Мне скажут, да что это ты к Жукову привязался? Не один же лентяй Жуков в Министерстве обороны был. Их вон сколько после Жукова сменилось и в Министерстве обороны, и в Генеральном штабе. И все — бездельники. Все эти Огарковы, Куликовы, Лосики и Ахромеевы, Гречки и Грачевы так и не удосужились вспомнить о возвращении долгов. Отчего же, спросят, ты остальных не трогаешь? Да оттого, что их не объявляют любителями фронтовиков. Оттого, что их пока на постаменты не возносят и к лику святых не причисляют. А Жукова объявили кандидатом в святые Георгии. Про Жукова рассказывают, что он ласков с солдатом был. А я отвечаю: нет, был Жуков таким же заевшимся военным бюрократом, как все его предшественники и последователи.

Только хуже.

4

Может времени не хватило выдать ордена фронтовикам? Шестидесяти лет? Может бюджет поджимал? А кто их и когда в бюджете ограничивал? Как же назвать всех руководителей Министерства обороны, всех этих Василевских и Булганиных, Жуковых и Малиновских, Устиновых и Грачевых? Вы подскажите: преступники! А я не соглашусь. Вот как раз у преступников и принято возвращать долги. Причем — немедленно. Это вековая и нерушимая традиция уголовного мира России. Тот, кто вернул долг, но с опозданием хотя бы на минуту, того вяжут и кладут в проход между нар. А потом прыгают по очереди с верхнего яруса. Это простой и надежный способ быстро переломать ребра и раздробить грудную клетку. Такой подход — образец справедливости и неукоснительного выполнения принятых решений. Если бы весь наш народ следовал этим законам, если бы однажды расплющил грудную клетку тому, кто народу не вернул долги, то другим вождям не повадно было бы народ дурачить.

Жуков не вернул долги фронтовикам. Но назвать его преступником мы не имеем права. Если назовем Жукова преступником, то это будет незаслуженным оскорблением всем нашим карманникам, домушникам, медвежатникам, мокрушникам.

5

Да что там ордена.

Вот после войны возвращаются домой воины-освободители. В то время большинство населения — деревенские жители. Они приходят в колхоз, и у них отбирают все документы. Паспорт мужику иметь не положено. Раз ты крестьянин, значит, ты не являешься гражданином своей страны, паспорт тебе не дают, чтоб из колхоза не убежал. Раз ты солдат-победитель, раз ты кормишь страну, значит, ты лишен всех прав. Вот, к примеру, в самолете тебе летать не положено: кто тебя в самолет без паспорта пустит? В самолете можно было возить собак. Я лично видел, как в советском самолете Ан-24 везли крысу. Ее в клетку посадили и везли. А воин-освободитель в своих правах был ниже собак. На собаку породистую надо было иметь паспорт, а мужику породистому паспорт не полагался. И денег в колхозах не платили. Повторю еще сто раз: величие страны определяется не ракетами и не спутниками, не перекрытым Енисеем и даже не балетом "Лебединое озеро", а величием ее рядовых граждан.

▶ ЧТО СДЕЛАТЬ
(a) Какой самолёт, по словам автора текста о Жукове, вёз крысу в клетке?
(b) Назовите всех уголовников, которых текст о Жукове перечисляет, говоря о незаслуженном оскорблении.
(c) Продолжите текст о Жукове и послевоенной судьбе фронтовиков после его последнего предложения.

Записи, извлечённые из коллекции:
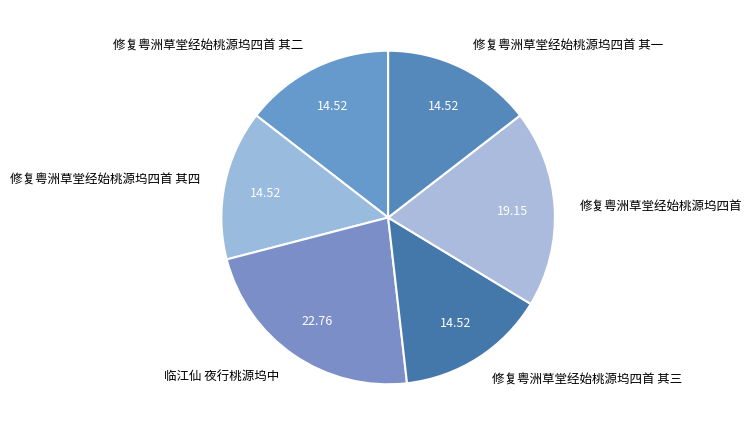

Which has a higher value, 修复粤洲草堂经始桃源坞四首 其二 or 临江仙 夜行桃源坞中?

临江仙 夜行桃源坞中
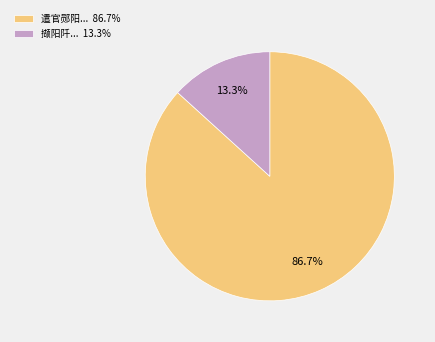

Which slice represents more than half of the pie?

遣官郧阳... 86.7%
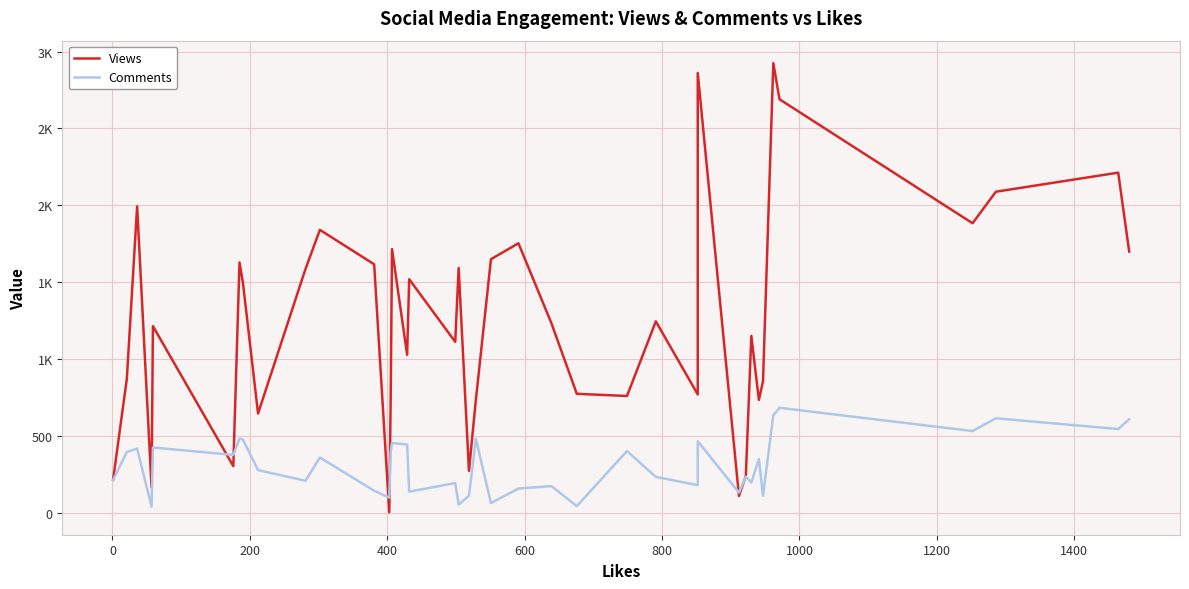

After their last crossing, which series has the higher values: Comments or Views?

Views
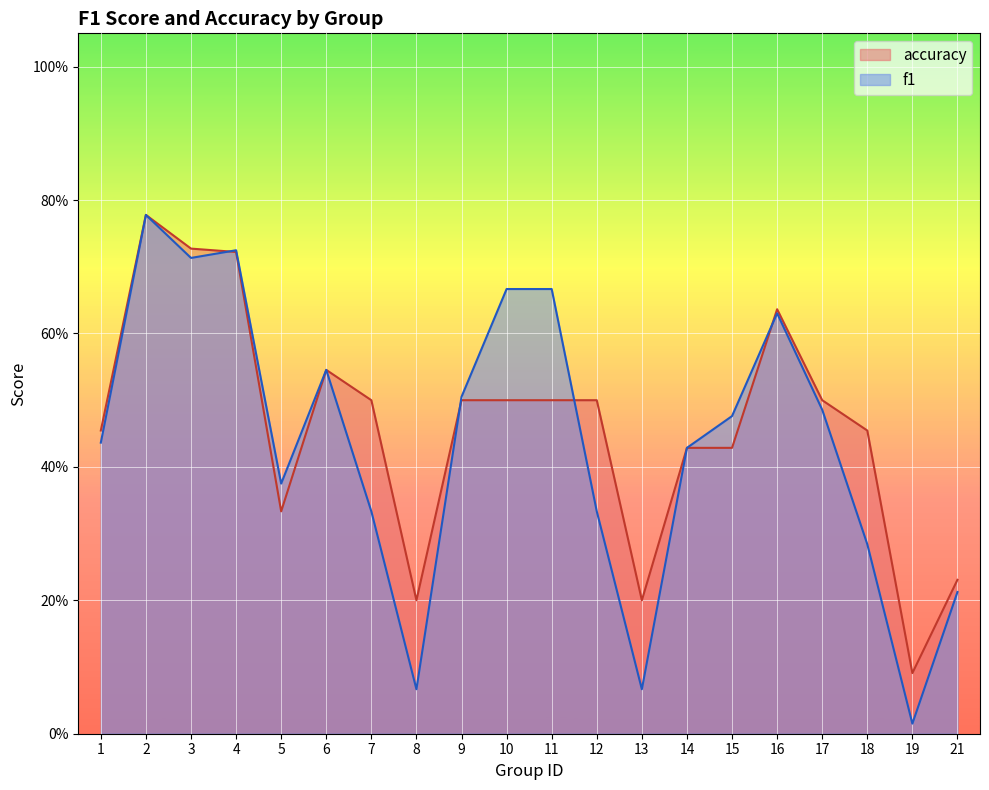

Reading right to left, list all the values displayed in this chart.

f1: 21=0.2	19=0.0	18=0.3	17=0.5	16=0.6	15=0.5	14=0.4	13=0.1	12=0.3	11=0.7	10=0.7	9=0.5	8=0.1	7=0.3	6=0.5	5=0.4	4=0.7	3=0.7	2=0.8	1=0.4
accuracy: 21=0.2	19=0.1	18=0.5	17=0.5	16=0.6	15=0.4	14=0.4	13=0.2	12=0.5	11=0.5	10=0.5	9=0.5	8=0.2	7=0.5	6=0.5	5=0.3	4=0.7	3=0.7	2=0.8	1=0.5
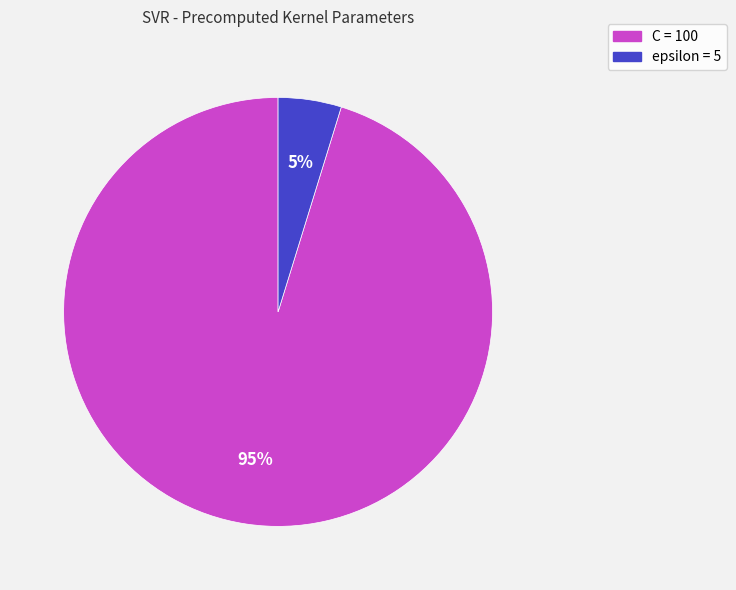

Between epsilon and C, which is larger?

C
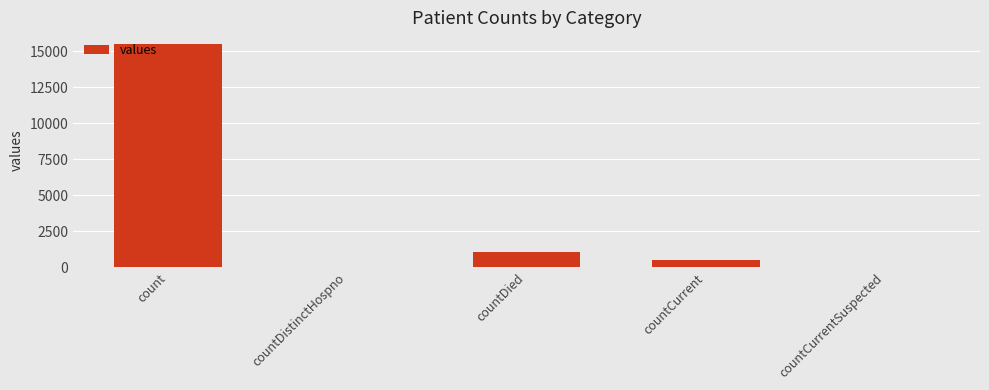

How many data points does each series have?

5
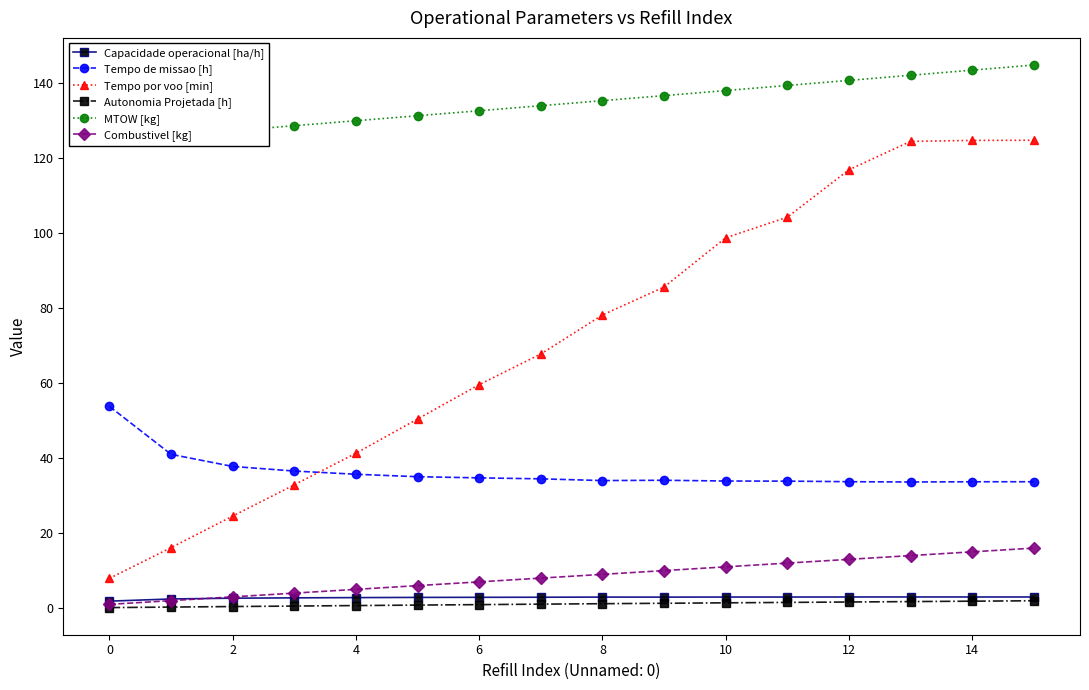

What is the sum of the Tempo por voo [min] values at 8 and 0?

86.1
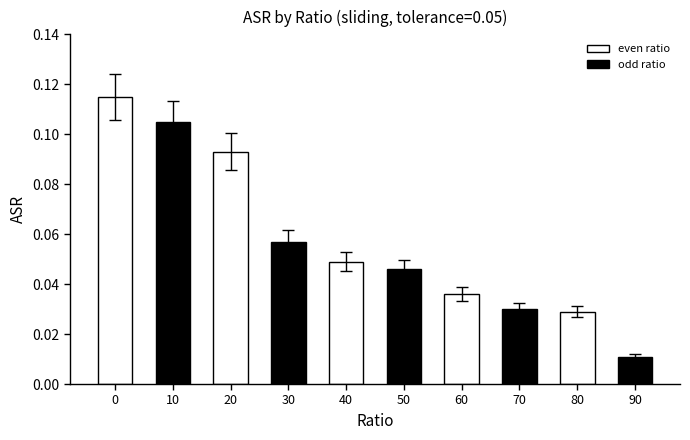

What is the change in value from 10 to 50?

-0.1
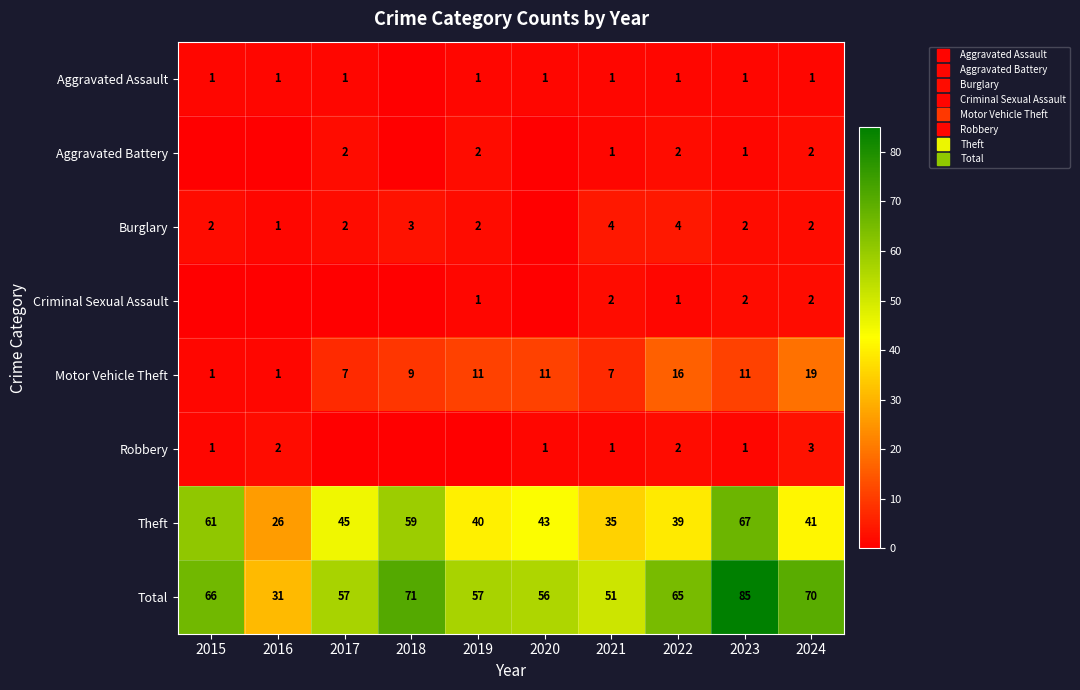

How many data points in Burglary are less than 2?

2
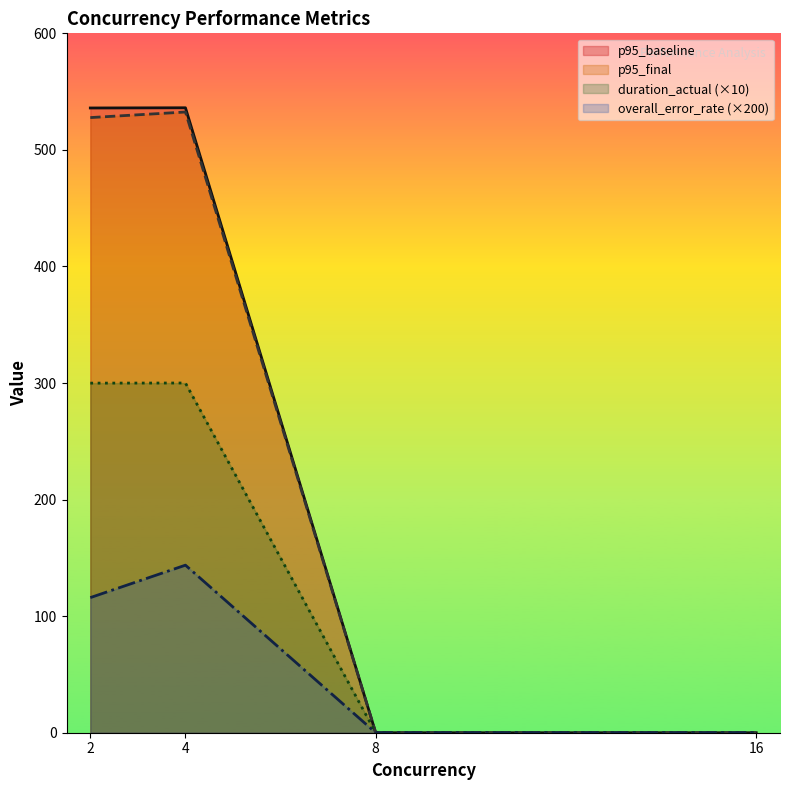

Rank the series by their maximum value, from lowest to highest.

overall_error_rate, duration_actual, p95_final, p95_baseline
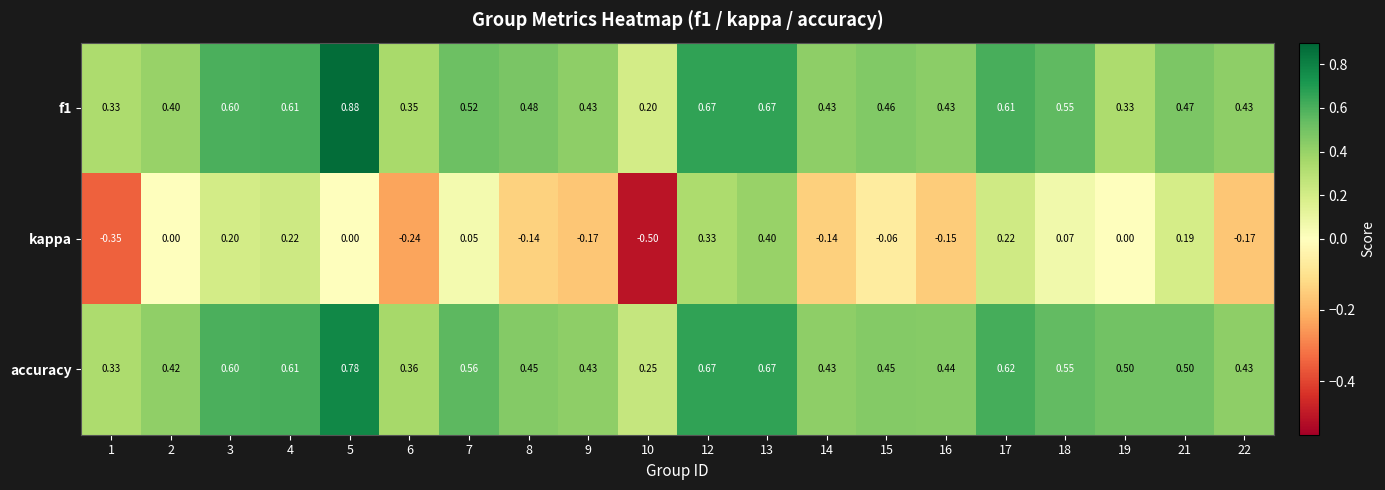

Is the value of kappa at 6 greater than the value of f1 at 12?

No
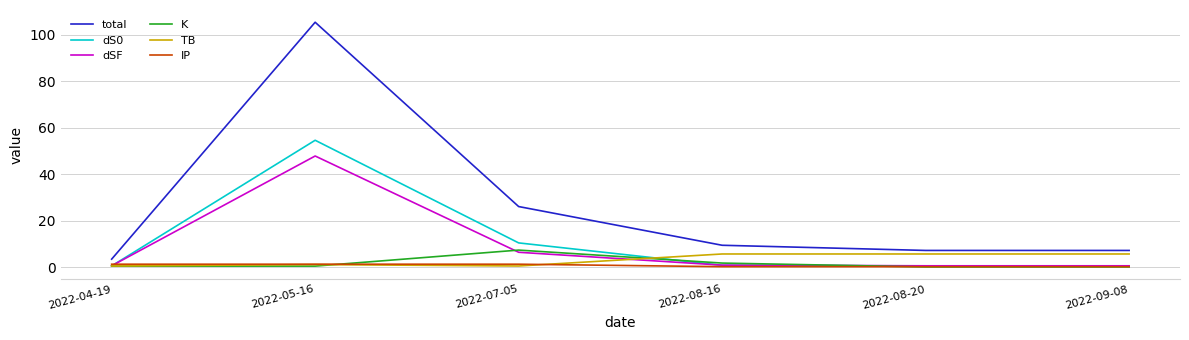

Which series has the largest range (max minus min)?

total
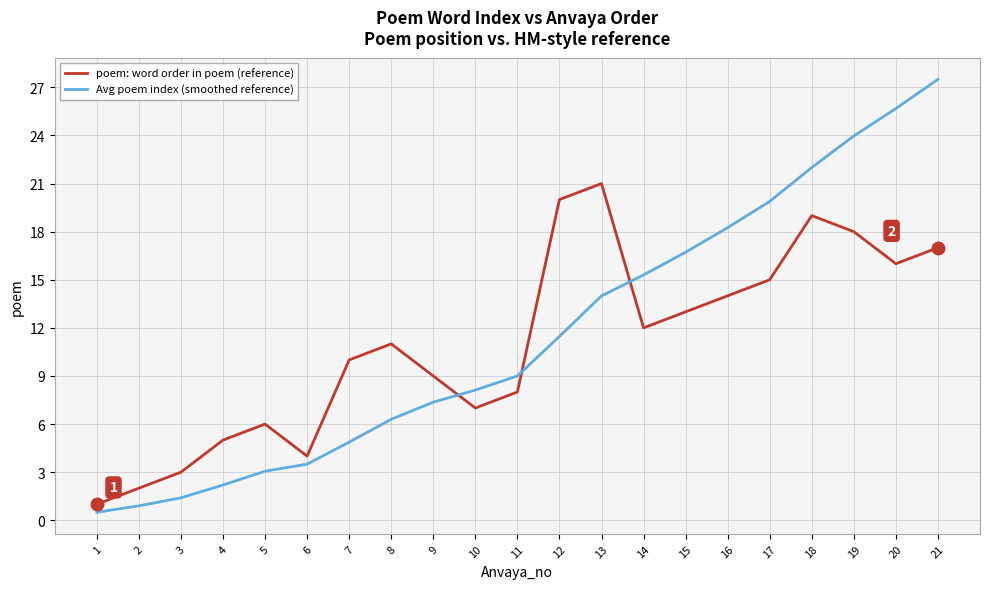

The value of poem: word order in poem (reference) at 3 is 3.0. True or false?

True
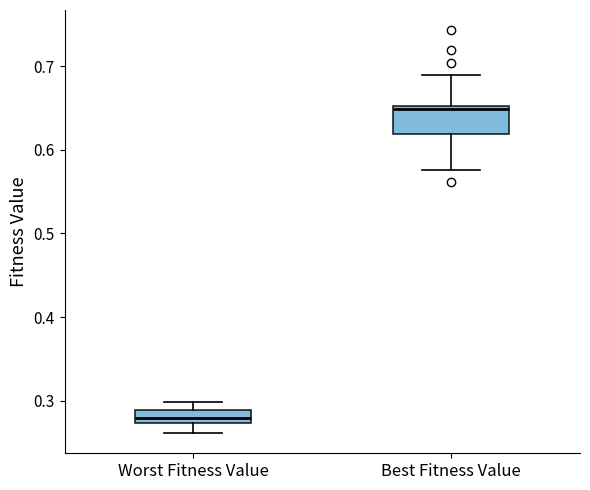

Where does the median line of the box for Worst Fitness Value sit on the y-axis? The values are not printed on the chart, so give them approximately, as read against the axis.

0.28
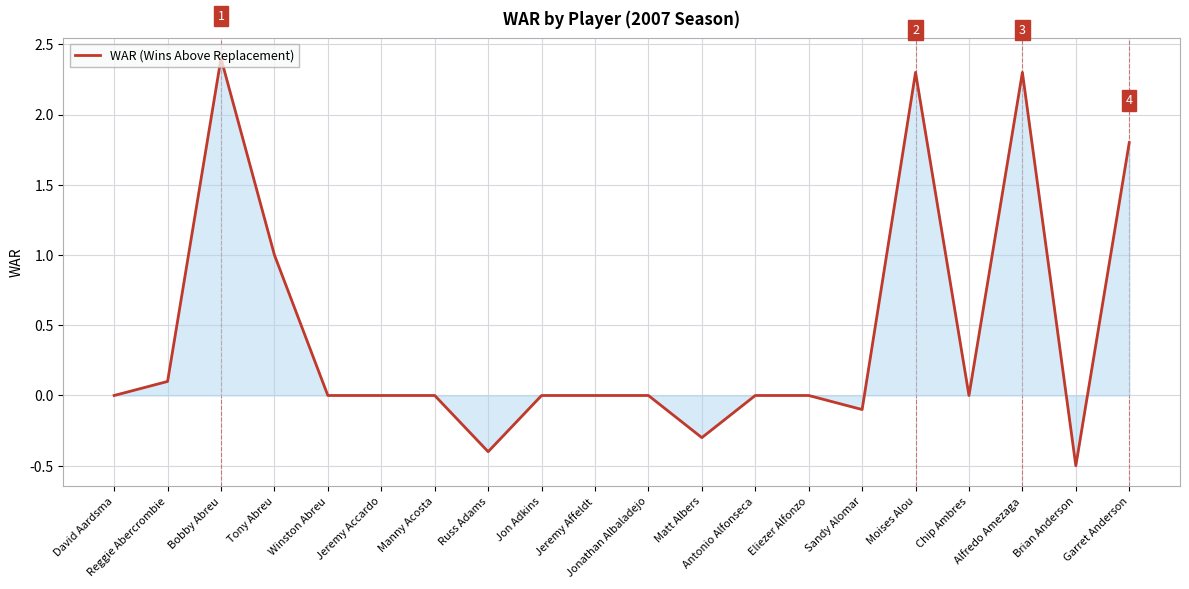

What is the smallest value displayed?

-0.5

▶ ОТВЕТЫ ПО ЗАДАНИЯМ
(a) Советский самолёт Ан-24.

(b) Карманники, домушники, медвежатники, мокрушники.

(c)
Ну ладно, Сталин был тираном и людоедом. Но через три года после убийства Сталина к власти пришли Хрущев и Жуков. Чем они лучше Сталина? Должен был Хрущев сказать Жукову или Жуков Хрущеву: война была как бы великой, и наша пропаганда называет ее даже "отечественной", так давай сделаем доброе дело, давай воинов-освободителей уравняем в правах с собаками!

Сказал ли такие слова Хрущев Жукову? А Жуков Хрущеву? Этого мы знать не можем. Но видим результат: солдаты-освободители в своем большинстве так и не были юридически приравнены к собакам. Они могли только мечтать о светлом будущем, когда их потомков уравняют в правах с крысами и псами.

И когда коммунистическая пропаганда рассказывает нам о том, что Советский Союз выиграл войну, мы усомнимся. В результате этой "победы", народы нашей страны оказались все в том же социалистическом рабстве. И не поверим рассказам о том, что война в какой-то степени была как бы "отечественной". Основная масса населения не имела паспортов, потому юридически более ста миллионов людей гражданами своей страны не являлись. Они не могли воевать за "отечество", ибо его не имели. Это, так называемое, "отечество" не признавало их своими гражданами и относилось к ним соответствующим образом.

Не поверим и рассказам о так называемой "освободительной миссии Красной Армии". Если хочешь нести свободу людям, освободись сначала сам. Но наши солдаты шли на войну рабами. И вернулись с войны рабами. Вооруженные рабы под конвоем НКВД и под водительством рабовладельцев могли нести окружающим народам только рабство. Его и несли.

Жуков ничего не сделал для освобождения народа. Он об этом и не задумывался. Номенклатура была коллективным рабовладельцем. Жуков был таким же членом рабовладельческой ассоциации, как Хрущев и Брежнев, как Русланова и Андропов, как Берия, Ежов и Шолохов.

6

Ладно, солдат-освободитель не имел прав.

Ладно, заработал он ордена-медали, а Родина не удосужилась их ему вручить. Так хоть мертвого его уважайте! "Две трети погибших в 1941-1945 годах воинов похоронены как неизвестные" (Красная Звезда 6 октября 1999)

В захоронениях бойцов и командиров Красной Армии, которые погибли в войне против Германии "погребены более 6,5 миллиона человек, из них всего лишь 2,3 миллиона известны пофамильно". (Там же)

Сопоставление потерь Красной Армии и Вермахта шокирует. В чем же дело? Почему для того, чтобы убить в бою одного немца, надо было положить в землю пять, а то и десять наших Иванов?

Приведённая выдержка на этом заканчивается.